Forced Treatment Doesn’t Work
By Joseph A. Rogers USA Today January 6, 2012
Whenever there is violence involving someone with an apparent mental illness, there is a stepped-up demand for forced treatment of those, such as myself, who have a psychiatric diagnosis. However, leaving aside the violation of people’s rights, I can tell you from my personal experience with both forced and voluntary treatment that coercive “treatment” doesn’t work. Force only drives people away from treatment.
Legislation mandating force is based on the false premise that people don’t want help. Instead, people often cannot secure services despite repeated attempts because our mental health system is “in shambles,” according to the President’s New Freedom Commission on Mental Health.

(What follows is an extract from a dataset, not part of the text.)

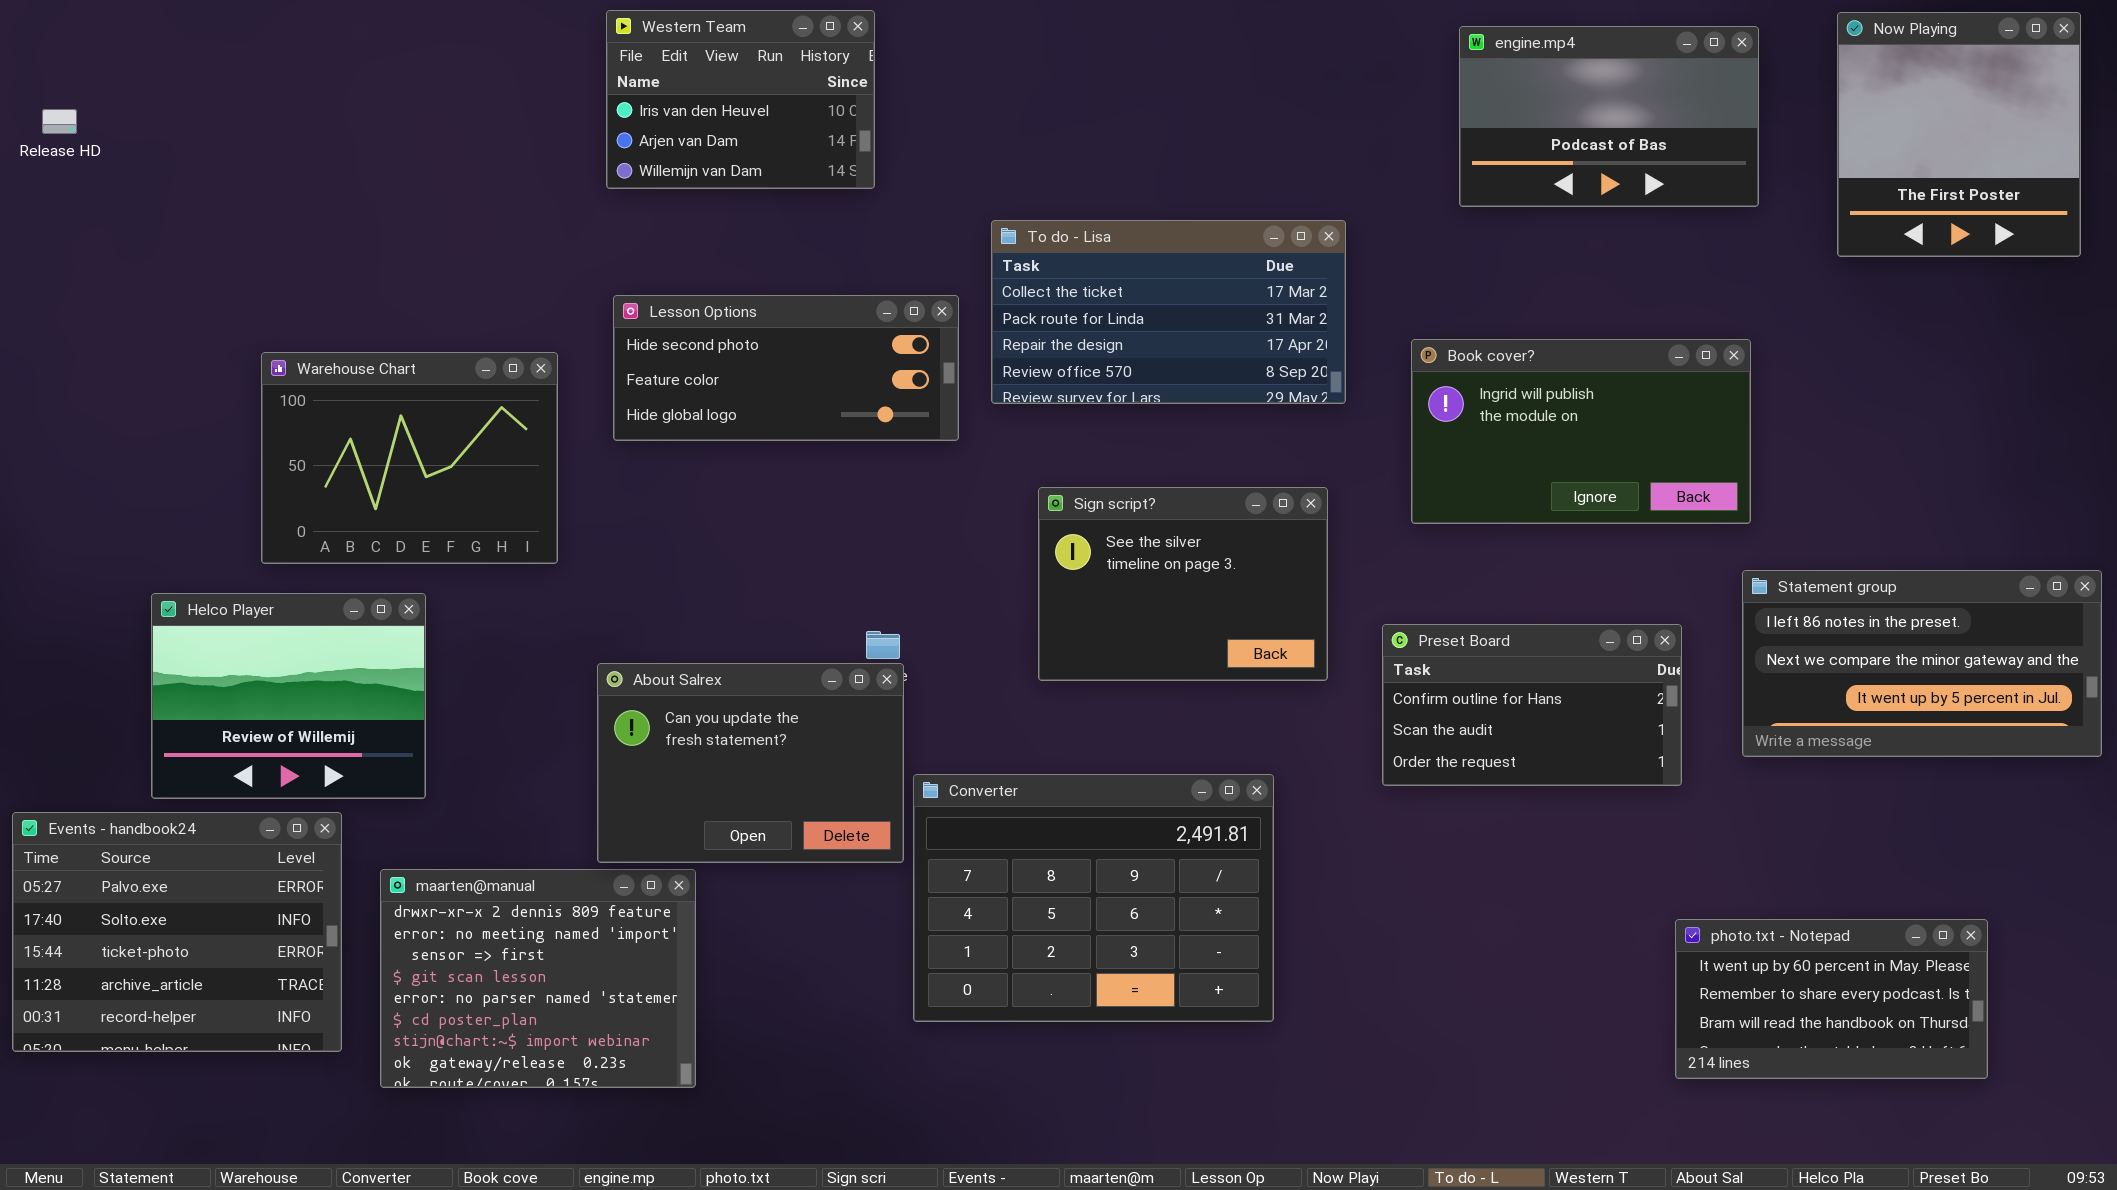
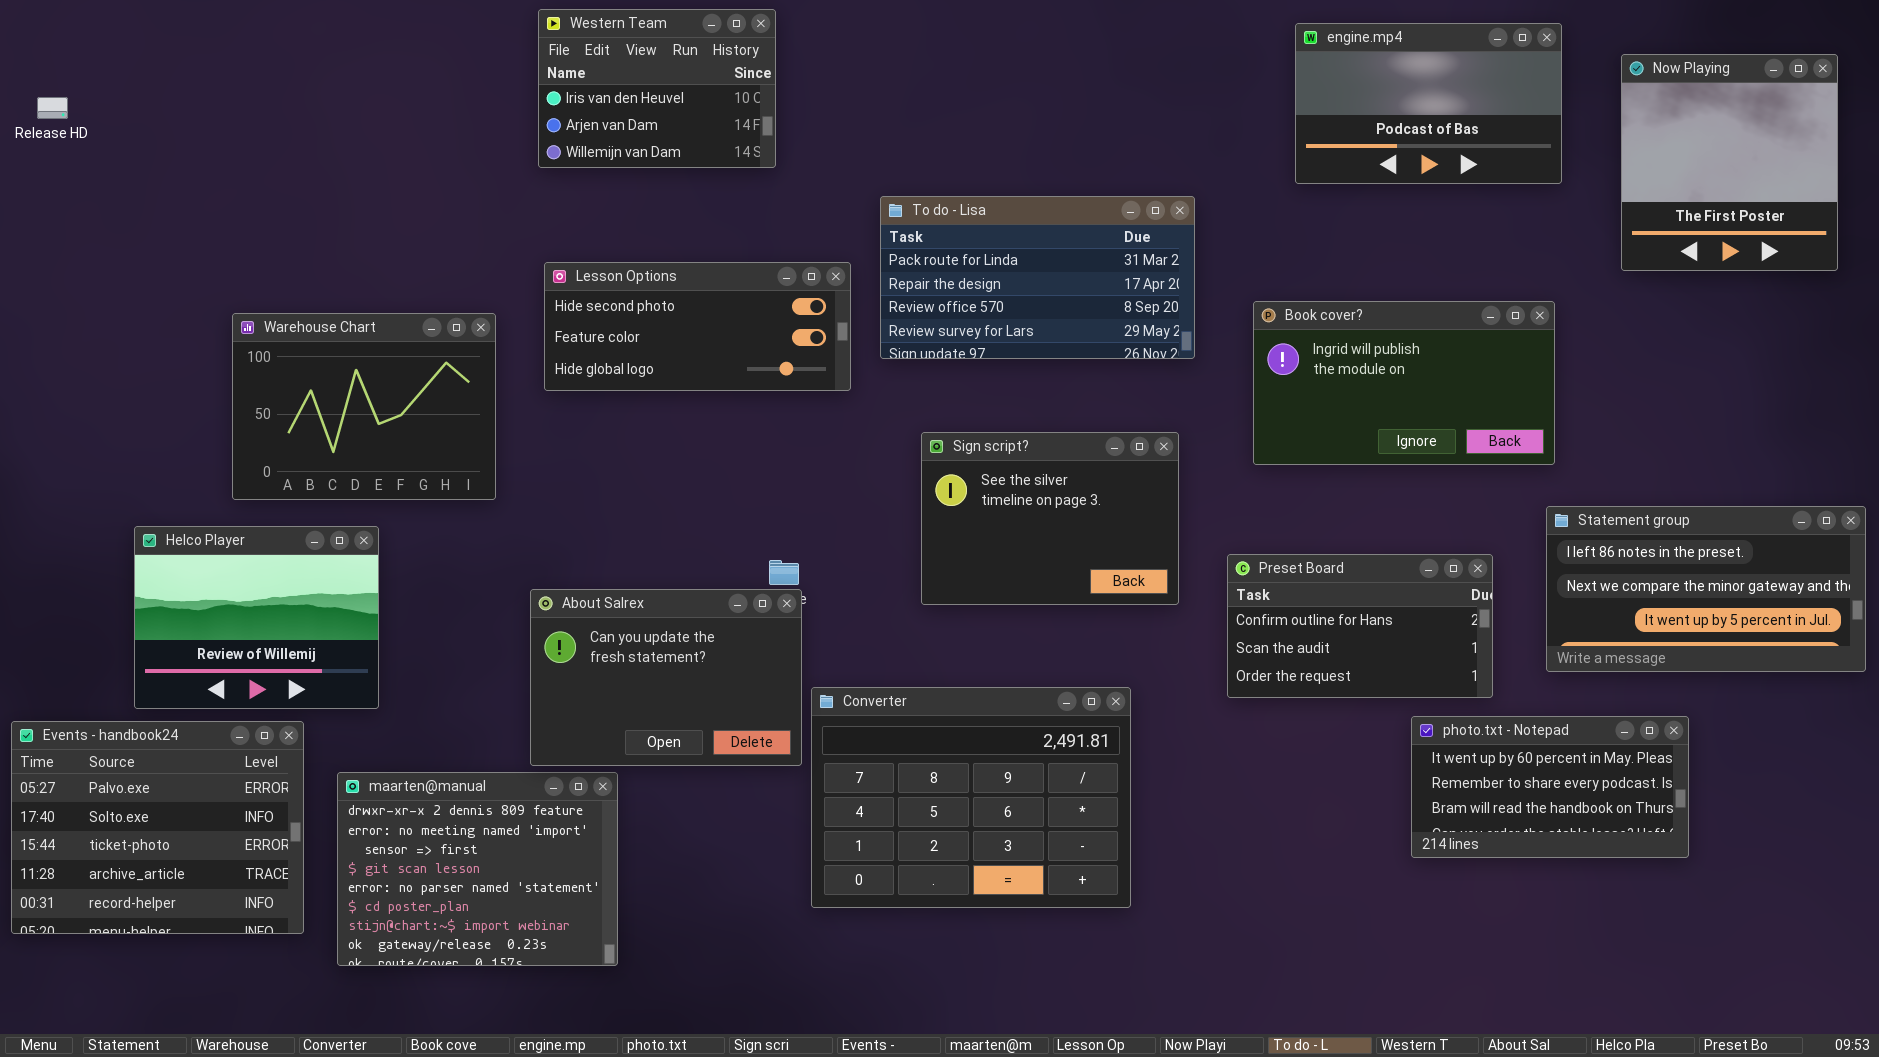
Now Playing: [1837,12,2081,257] -> [1621,54,1838,271], moved
To do - Lisa: [991,220,1346,404] -> [880,196,1195,359], scrolled down 1 row
photo.txt - Notepad: [1675,919,1988,1079] -> [1411,716,1689,858], moved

Studies have shown that what works is not force but access to effective services. We don’t need to change the laws to make it easier to lock people up; existing laws provide for that when warranted. Instead, we need to create and fund effective community-based mental health services that would make it attractive for people to come in and receive care, and that would support them in their recovery.
We also must end the discrimination that discourages people from seeking help. “Discrimination has no place in our society.” So said Rep. Gabrielle Giffords, D-Ariz., who in 2008 praised the passage of legislation designed to end insurance discrimination against people seeking mental health treatment.
Anyway, we can’t predict the exceedingly rare violent acts by those with psychiatric conditions. In fact, studies show that such individuals are far likelier to be victims of violence than perpetrators.
We do need stronger gun control laws. It’s significant that, in one year, guns killed 17 people in Finland, 35 in Australia, 39 in England and Wales, 194 in Germany, 200 in Canada, and 9,484 in the U.S.
And we should support the federal Substance Abuse andMental Health Services Administration, which does groundbreaking work to improve mental health services and to promote hope and recovery for individuals with even the most severe mental health conditions.
Joseph A. Rogers is executive director of the National Mental Health Consumers’ Self-Help Clearinghouse, a national technical assistance center funded by a grant from the Substance Abuse and Mental Health Services Administration.